Das Neue, Ungewohnte wird abgelehnt und verdammt

Man kann das gut oder schlecht finden, wenn jemand sagt: „Messi – der hat das Dribbeln einst in der Telefonzelle gelernt.“ Geschmacksache. Man kann Claudia Neumann ankreiden, Situationen falsch eingeschätzt zu haben. Doch es lässt sich ganz sicher nicht behaupten, dass sie zu wenig Ahnung von Fußball hat. Und sie als Frau in ihrer Rolle abzulehnen wäre so fortschrittlich, wie nach dem deutschen Abwehrdebakel zum WM-Auftakt gegen Mexiko die Rückkehr zum Libero zu fordern.

Ist bei Claudia Neumann vielmehr ein Phänomen zu beobachten, das auch aus anderen Lebensbereichen bekannt ist: Das Neue, Ungewohnte wird abgelehnt und verdammt?

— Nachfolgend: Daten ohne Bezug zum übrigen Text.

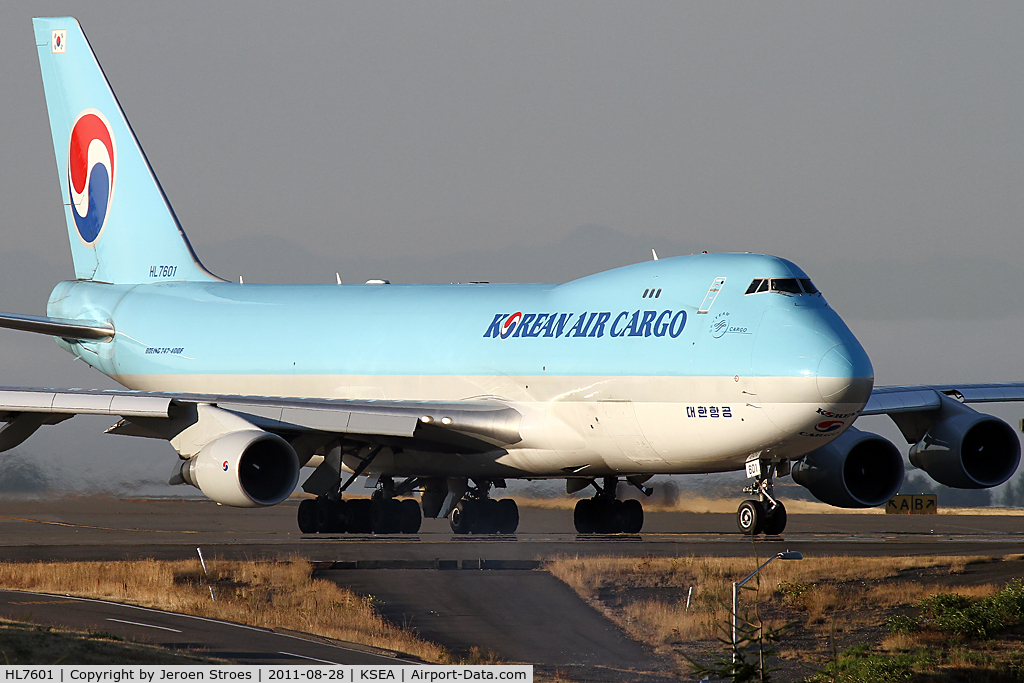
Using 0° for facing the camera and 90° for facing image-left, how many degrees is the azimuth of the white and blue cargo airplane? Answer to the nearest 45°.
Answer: approximately 315°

Ist die Stimme einfach unangenehm, weil es eine Frauenstimme ist, die ja sonst an dieser Stelle nicht zu hören ist? Marcel Reif, der sich 2016 aus dem Tagesgeschäft verabschiedet hat und nächste Saison neun Champions-League-Spiele für den Schweizer Pay-TV-Sender Teleclub kommentieren wird, kann nur den Kopf schütteln: „Wir leben doch im Jahr 2018. Das Argument, weil sie eine Frau ist, da macht man es sich zu leicht, da diskutiere ich nicht mit.“ Ausrufezeichen. Punkt.